Another solution without using constructs that haven't been introduced yet

(define (sum_of_squares a b) (+ (* a a) (* b b))) (define (bigger_two a b) (if (> a b) a b)) (define (sum_of_largest_two_squared a b c) (if (> a b) (sum_square a (bigger_two b c)) (sum_square b (bigger_two a c))))

Another possibility (uses some language constructs that haven't been introduced yet):

(define (square x) (* x x)) (define (sum-of-squares x y) (+ (square x) (square y))) (define (sum-of-squares-of-two-largest x y z) (let* ((smallest (min x y z)) (two-largest (remove smallest (list x y z)))) (apply sum-of-squares two-largest)))

An even simpler solution

(define (square x) (* x x)) (define (sum-of-squares x y) (+ (square x) (square y))) (define (sum-of-squares-of-two-largest x y z) (sum-of-squares (max x y) (max (min x y) z)))

Another possibility

```
(define (square-two-largest a b c)
(- (+ (* a a) (* b b) (* c c)) (* (min a b c) (min a b c))))
```

CS 61A notes https://people.eecs.berkeley.edu/~bh/61a-pages/Solutions/week1 give one interesting recursive call implementation

```
(define (sum-square-large papa mama baby)
(define (square x) (* x x))
(cond ((> mama papa) (sum-square-large mama papa baby))
((> baby mama) (sum-square-large papa baby mama))
(else (+ (square papa) (square mama)))))
```

Here it just ensure the sequence is strictly decreasing, otherwise swapping 2 items found not to meet this decreasing property. Then at the most inner call `papa mama` will be the 2 larger numbers.

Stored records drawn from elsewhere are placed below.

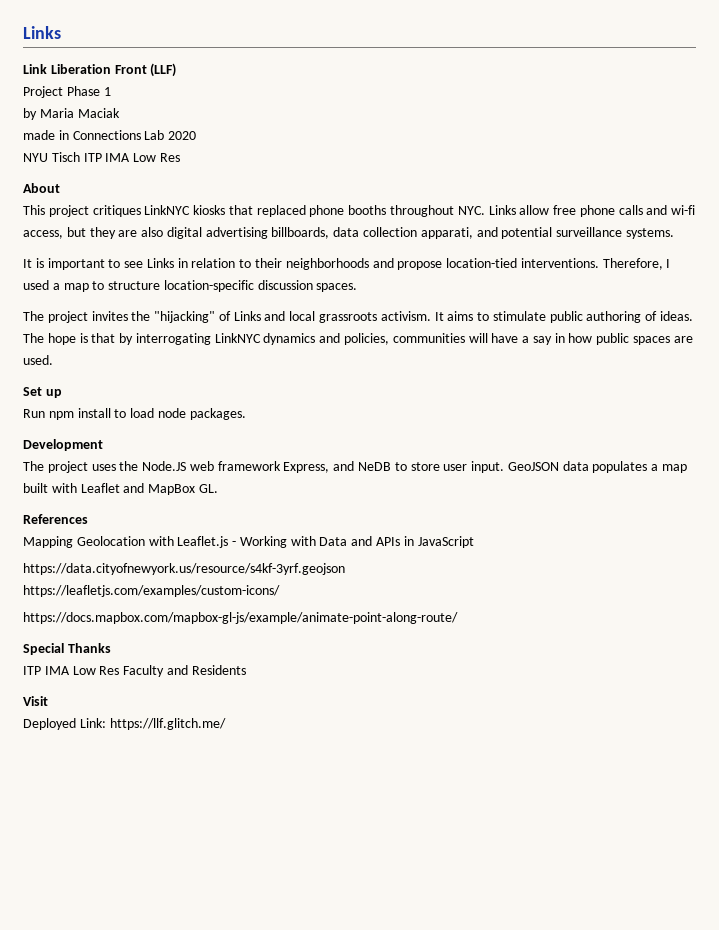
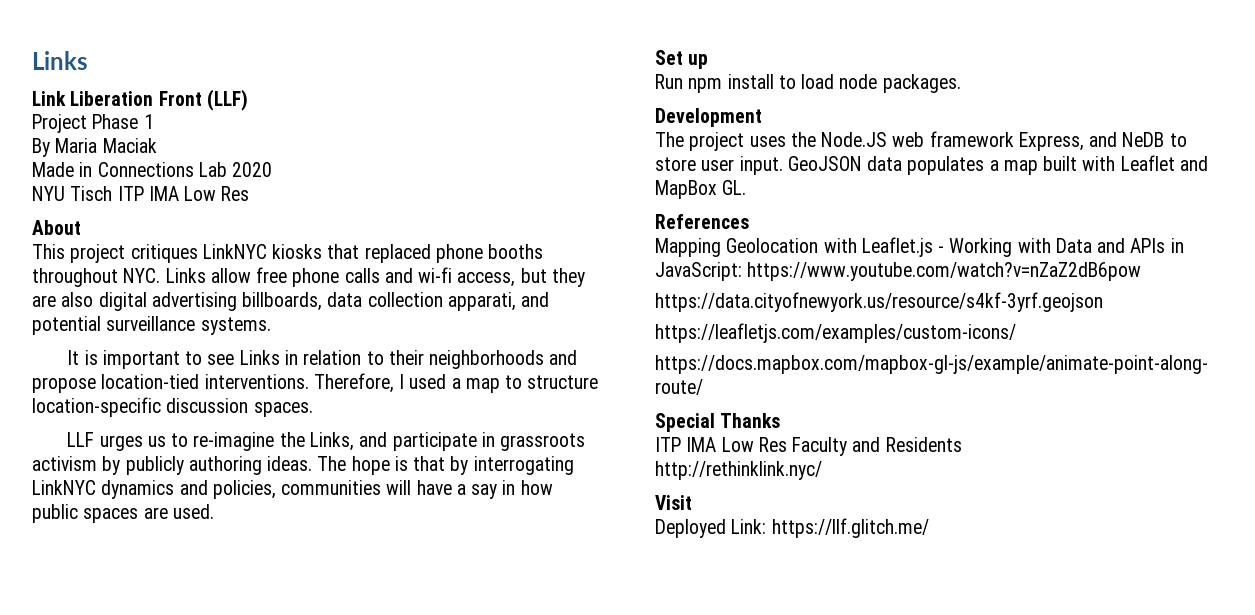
[23,108,37,120] by -> [32,138,50,157] By
[23,130,55,140] made -> [32,162,74,177] Made
[23,311,658,323] The project invites the "hijacking" of Links and local grassroots activism. It aims to stimulate public authoring of -> [67,432,586,451] [32,456,262,475] LLF urges us to re-imagine the Links, and participate in grassroots activism by publicly authoring
[417,536,474,548] JavaScript -> [655,262,1142,281] JavaScript: https://www.youtube.com/watch?v=nZaZ2dB6pow
(246, 670) none -> [655,461,822,480] // http://rethinklink.nyc/

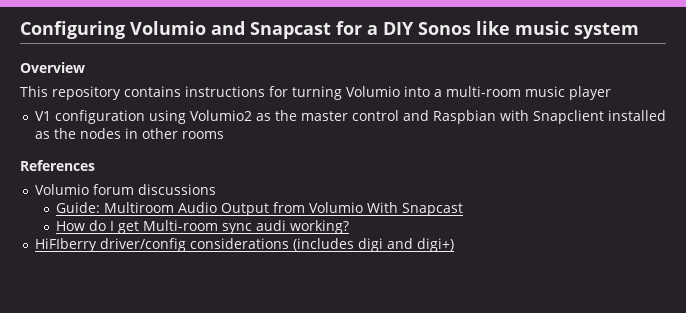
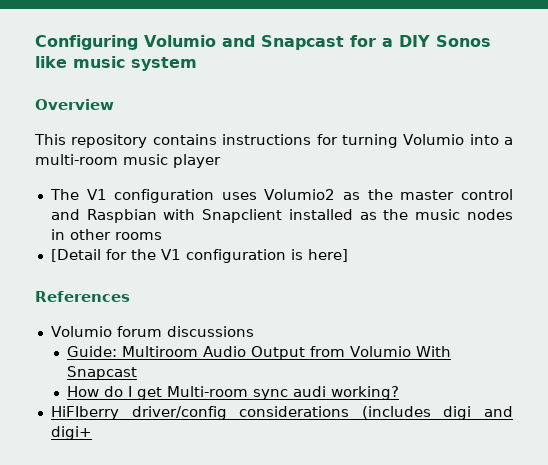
[34,110,186,124] V1 configuration using -> [49,189,257,203] The V1 configuration uses
(76, 133) none -> [415,209,461,220] music
(224, 135) none -> [50,249,348,263] // [Detail for the V1 configuration is here]
[416,238,454,252] digi+) -> [50,426,92,440] digi+

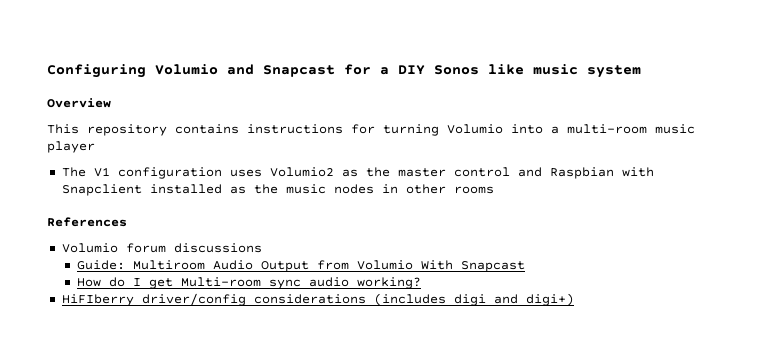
[50,249,348,263] // [Detail for the V1 configuration is here] -> (494, 190) none
[293,386,327,397] audi -> [309,277,350,287] audio
[50,426,92,440] digi+ -> [525,293,574,306] digi+)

It also refers to one interesting link https://code.google.com/archive/p/jrm-code-project/wikis/ProgrammingArt.wiki

```
(define (sum-square-largest x y z)
(cond
;; x is smallest
((and (< x y) (< x z)) (+ (* y y) (* z z)))
(else (sum-square-largest y z x))))
```

This works by finding the smallest number by the recursive call.

```
(define (sls x y z)
(cond ((> z x) (sls z y x))
((> z y) (sls x z y))
(else (+ (* x x) (* y y)))))
```

This works similarly but uses swapping instead of shifting.

----------

key quote excerpt about "art" related with the above codes from the above 2nd link:

> I don't think that the short version is more artistic than the long

> The code above is art in that I wrote it for no purpose other than to *communicate some humor*. It is not intended to be an example of good programming any more than an Escher print is intended to be an example of an architectural plan. I wouldn't consider it fine art either.